Exercise instructions:
Could you write out the records below exactly, without omitting a line?

Records provided:
[Start of Attachment]

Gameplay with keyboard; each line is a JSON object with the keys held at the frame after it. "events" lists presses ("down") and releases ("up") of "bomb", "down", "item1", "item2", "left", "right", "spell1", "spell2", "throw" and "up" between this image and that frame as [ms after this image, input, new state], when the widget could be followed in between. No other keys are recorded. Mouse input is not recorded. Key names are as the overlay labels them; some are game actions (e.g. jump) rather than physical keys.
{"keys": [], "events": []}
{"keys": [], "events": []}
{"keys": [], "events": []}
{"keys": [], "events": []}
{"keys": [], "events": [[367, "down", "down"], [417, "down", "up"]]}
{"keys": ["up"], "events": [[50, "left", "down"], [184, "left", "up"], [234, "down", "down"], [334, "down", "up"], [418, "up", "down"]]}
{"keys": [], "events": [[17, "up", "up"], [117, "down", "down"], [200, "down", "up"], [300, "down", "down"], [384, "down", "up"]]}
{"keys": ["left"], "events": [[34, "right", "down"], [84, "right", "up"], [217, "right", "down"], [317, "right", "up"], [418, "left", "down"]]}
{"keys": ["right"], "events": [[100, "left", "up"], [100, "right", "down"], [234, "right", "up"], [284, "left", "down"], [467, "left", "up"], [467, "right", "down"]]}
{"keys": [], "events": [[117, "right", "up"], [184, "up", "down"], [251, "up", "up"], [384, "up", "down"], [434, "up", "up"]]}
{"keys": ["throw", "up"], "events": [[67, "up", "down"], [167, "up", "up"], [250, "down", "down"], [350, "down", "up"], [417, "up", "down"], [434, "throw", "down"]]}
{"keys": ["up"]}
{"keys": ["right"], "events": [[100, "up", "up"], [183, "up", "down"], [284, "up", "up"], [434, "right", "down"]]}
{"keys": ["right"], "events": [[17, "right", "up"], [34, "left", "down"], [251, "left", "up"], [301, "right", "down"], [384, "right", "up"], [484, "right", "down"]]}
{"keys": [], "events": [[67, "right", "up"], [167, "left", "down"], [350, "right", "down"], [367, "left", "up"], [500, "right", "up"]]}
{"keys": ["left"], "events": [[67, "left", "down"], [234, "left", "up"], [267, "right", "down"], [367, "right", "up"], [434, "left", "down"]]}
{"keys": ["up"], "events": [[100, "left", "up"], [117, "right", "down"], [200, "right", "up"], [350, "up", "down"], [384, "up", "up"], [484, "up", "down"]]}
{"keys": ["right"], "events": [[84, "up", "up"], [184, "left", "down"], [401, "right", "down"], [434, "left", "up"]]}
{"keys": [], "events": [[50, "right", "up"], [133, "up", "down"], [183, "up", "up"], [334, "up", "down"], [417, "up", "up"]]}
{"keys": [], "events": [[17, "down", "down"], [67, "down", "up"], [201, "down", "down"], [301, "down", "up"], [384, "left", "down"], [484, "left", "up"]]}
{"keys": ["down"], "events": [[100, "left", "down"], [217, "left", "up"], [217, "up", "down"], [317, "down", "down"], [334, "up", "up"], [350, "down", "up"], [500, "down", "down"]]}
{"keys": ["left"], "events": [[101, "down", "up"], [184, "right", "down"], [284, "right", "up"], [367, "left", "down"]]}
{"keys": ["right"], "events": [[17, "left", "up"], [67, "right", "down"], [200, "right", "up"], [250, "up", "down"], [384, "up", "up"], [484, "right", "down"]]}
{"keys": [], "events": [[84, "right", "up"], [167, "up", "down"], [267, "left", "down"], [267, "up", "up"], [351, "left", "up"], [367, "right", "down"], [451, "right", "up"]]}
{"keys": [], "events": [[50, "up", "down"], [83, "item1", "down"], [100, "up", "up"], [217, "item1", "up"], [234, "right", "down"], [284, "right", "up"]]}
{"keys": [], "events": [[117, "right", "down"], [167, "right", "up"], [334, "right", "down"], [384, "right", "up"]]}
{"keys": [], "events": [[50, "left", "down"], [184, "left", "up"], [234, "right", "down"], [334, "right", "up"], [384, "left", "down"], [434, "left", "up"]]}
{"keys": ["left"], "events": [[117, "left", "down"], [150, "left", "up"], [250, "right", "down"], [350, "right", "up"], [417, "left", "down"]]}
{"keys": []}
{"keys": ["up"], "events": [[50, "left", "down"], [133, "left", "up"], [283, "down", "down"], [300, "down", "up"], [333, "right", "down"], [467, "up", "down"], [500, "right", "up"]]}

[End of Attachment]

Exercise answer:
Gameplay with keyboard; each line is a JSON object with the keys held at the frame after it. "events" lists presses ("down") and releases ("up") of "bomb", "down", "item1", "item2", "left", "right", "spell1", "spell2", "throw" and "up" between this image and that frame as [ms after this image, input, new state], when the widget could be followed in between. No other keys are recorded. Mouse input is not recorded. Key names are as the overlay labels them; some are game actions (e.g. jump) rather than physical keys.
{"keys": [], "events": []}
{"keys": [], "events": []}
{"keys": [], "events": []}
{"keys": [], "events": []}
{"keys": [], "events": [[367, "down", "down"], [417, "down", "up"]]}
{"keys": ["up"], "events": [[50, "left", "down"], [184, "left", "up"], [234, "down", "down"], [334, "down", "up"], [418, "up", "down"]]}
{"keys": [], "events": [[17, "up", "up"], [117, "down", "down"], [200, "down", "up"], [300, "down", "down"], [384, "down", "up"]]}
{"keys": ["left"], "events": [[34, "right", "down"], [84, "right", "up"], [217, "right", "down"], [317, "right", "up"], [418, "left", "down"]]}
{"keys": ["right"], "events": [[100, "left", "up"], [100, "right", "down"], [234, "right", "up"], [284, "left", "down"], [467, "left", "up"], [467, "right", "down"]]}
{"keys": [], "events": [[117, "right", "up"], [184, "up", "down"], [251, "up", "up"], [384, "up", "down"], [434, "up", "up"]]}
{"keys": ["throw", "up"], "events": [[67, "up", "down"], [167, "up", "up"], [250, "down", "down"], [350, "down", "up"], [417, "up", "down"], [434, "throw", "down"]]}
{"keys": ["up"]}
{"keys": ["right"], "events": [[100, "up", "up"], [183, "up", "down"], [284, "up", "up"], [434, "right", "down"]]}
{"keys": ["right"], "events": [[17, "right", "up"], [34, "left", "down"], [251, "left", "up"], [301, "right", "down"], [384, "right", "up"], [484, "right", "down"]]}
{"keys": [], "events": [[67, "right", "up"], [167, "left", "down"], [350, "right", "down"], [367, "left", "up"], [500, "right", "up"]]}
{"keys": ["left"], "events": [[67, "left", "down"], [234, "left", "up"], [267, "right", "down"], [367, "right", "up"], [434, "left", "down"]]}
{"keys": ["up"], "events": [[100, "left", "up"], [117, "right", "down"], [200, "right", "up"], [350, "up", "down"], [384, "up", "up"], [484, "up", "down"]]}
{"keys": ["right"], "events": [[84, "up", "up"], [184, "left", "down"], [401, "right", "down"], [434, "left", "up"]]}
{"keys": [], "events": [[50, "right", "up"], [133, "up", "down"], [183, "up", "up"], [334, "up", "down"], [417, "up", "up"]]}
{"keys": [], "events": [[17, "down", "down"], [67, "down", "up"], [201, "down", "down"], [301, "down", "up"], [384, "left", "down"], [484, "left", "up"]]}
{"keys": ["down"], "events": [[100, "left", "down"], [217, "left", "up"], [217, "up", "down"], [317, "down", "down"], [334, "up", "up"], [350, "down", "up"], [500, "down", "down"]]}
{"keys": ["left"], "events": [[101, "down", "up"], [184, "right", "down"], [284, "right", "up"], [367, "left", "down"]]}
{"keys": ["right"], "events": [[17, "left", "up"], [67, "right", "down"], [200, "right", "up"], [250, "up", "down"], [384, "up", "up"], [484, "right", "down"]]}
{"keys": [], "events": [[84, "right", "up"], [167, "up", "down"], [267, "left", "down"], [267, "up", "up"], [351, "left", "up"], [367, "right", "down"], [451, "right", "up"]]}
{"keys": [], "events": [[50, "up", "down"], [83, "item1", "down"], [100, "up", "up"], [217, "item1", "up"], [234, "right", "down"], [284, "right", "up"]]}
{"keys": [], "events": [[117, "right", "down"], [167, "right", "up"], [334, "right", "down"], [384, "right", "up"]]}
{"keys": [], "events": [[50, "left", "down"], [184, "left", "up"], [234, "right", "down"], [334, "right", "up"], [384, "left", "down"], [434, "left", "up"]]}
{"keys": ["left"], "events": [[117, "left", "down"], [150, "left", "up"], [250, "right", "down"], [350, "right", "up"], [417, "left", "down"]]}
{"keys": []}
{"keys": ["up"], "events": [[50, "left", "down"], [133, "left", "up"], [283, "down", "down"], [300, "down", "up"], [333, "right", "down"], [467, "up", "down"], [500, "right", "up"]]}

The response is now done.